Require vin_mV, vout_mV, iout_mA, die_temp_c, pg_state, fault_code; black-box depth ≥32; last-gasp with two writes plus CRC; and latched semantics with remote clear. Pin schema_rev and reference device_profile. Swaps are limited to TI, ST, NXP, Renesas, onsemi, Microchip, Melexis and require updated mapping.

Testing: How to replay logs to reproduce a field failure?

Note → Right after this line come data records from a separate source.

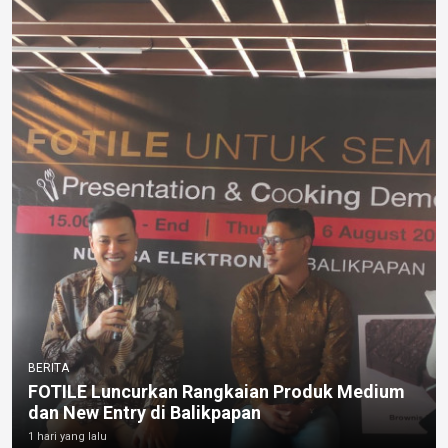
BERITA
FOTILE Luncurkan Rangkaian Produk Medium
dan New Entry di Balikpapan
1 hari yang lalu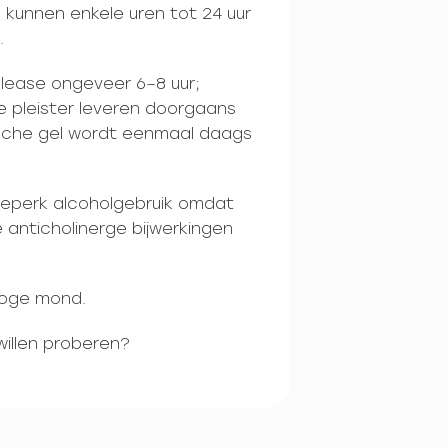
l kunnen enkele uren tot 24 uur
.
elease ongeveer 6–8 uur;
 pleister leveren doorgaans
ische gel wordt eenmaal daags
beperk alcoholgebruik omdat
e anticholinerge bijwerkingen
roge mond.
willen proberen?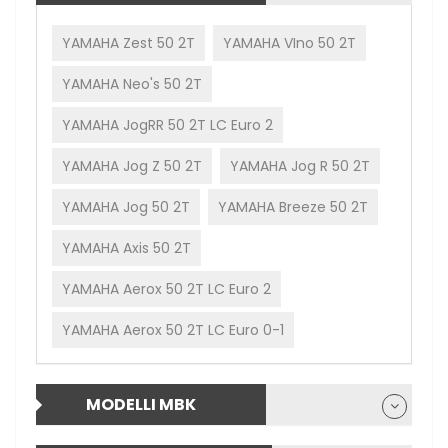
YAMAHA Zest 50 2T
YAMAHA VIno 50 2T
YAMAHA Neo's 50 2T
YAMAHA JogRR 50 2T LC Euro 2
YAMAHA Jog Z 50 2T
YAMAHA Jog R 50 2T
YAMAHA Jog 50 2T
YAMAHA Breeze 50 2T
YAMAHA Axis 50 2T
YAMAHA Aerox 50 2T LC Euro 2
YAMAHA Aerox 50 2T LC Euro 0-1
MODELLI MBK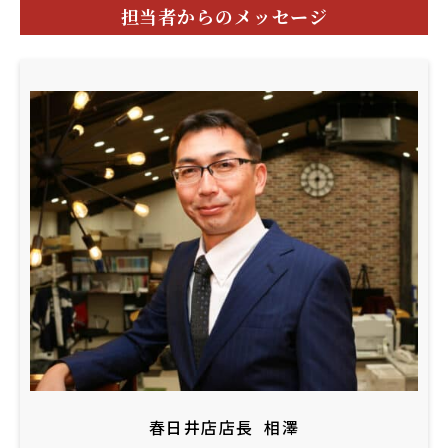
担当者からのメッセージ
春日井店店長
相澤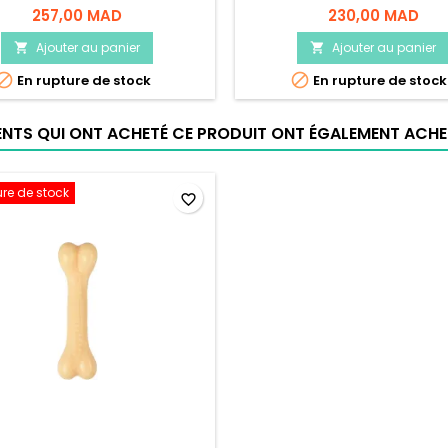
257,00 MAD
230,00 MAD
Ajouter au panier
Ajouter au panier




En rupture de stock
En rupture de stock
IENTS QUI ONT ACHETÉ CE PRODUIT ONT ÉGALEMENT ACHET
ure de stock
favorite_border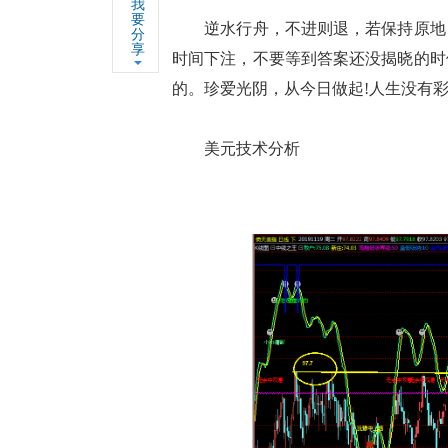
我
要
逆水行舟，不进则退，若保持原地，
分
享
时间下注，不要等到答案还没揭晓的时
的。珍爱光阴，从今日做起!人生没有
美元技术分析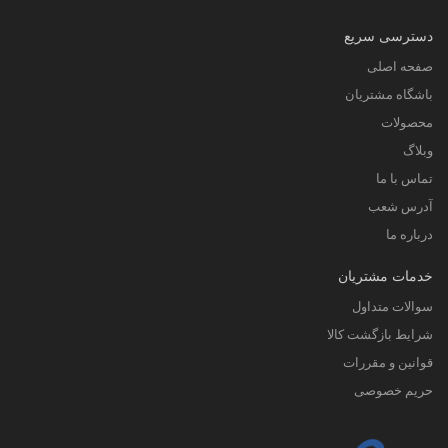
دسترسی سریع
صفحه اصلی
باشگاه مشتریان
محصولات
وبلاگ
تماس با ما
آدرس شعب
درباره ما
خدمات مشتریان
سوالات متداول
شرایط بازگشت کالا
قوانین و مقررات
حریم خصوصی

Align black-box events and bucketed telemetry on a common UTC-ms axis. Recompute golden PG using thresholds, hysteresis, and debounce, then overlay measured edges. Inject boundary conditions—brown-out profile, contact bounce, light-load oscillation—to bracket the failure. Export CSV and plots to compare edge deltas and curve error for pass/fail decisions.

How to time-align multi-rail events from different managers?

Use monotonic uptime_ms plus UTC anchors to correct clock skew. When only uptime exists, align on distinctive transitions—such as simultaneous PG drops—and refine by minimizing edge-to-edge deltas. Propagate the derived offset into charts and CSV exports so downstream analytics operate on a single, coherent timeline.

What’s the fallback when a vendor lacks PMBus but has only I²C?

Adopt an I²C profile mirroring PMBus fields: publish integer physical units with the same names, implement snapshot reads, and map faults to domain:subcode. If limits are write-only, emulate readback via cached policy state. Mark such sources as src=direct_i2c to distinguish them while keeping the manager API unchanged and charts continuous.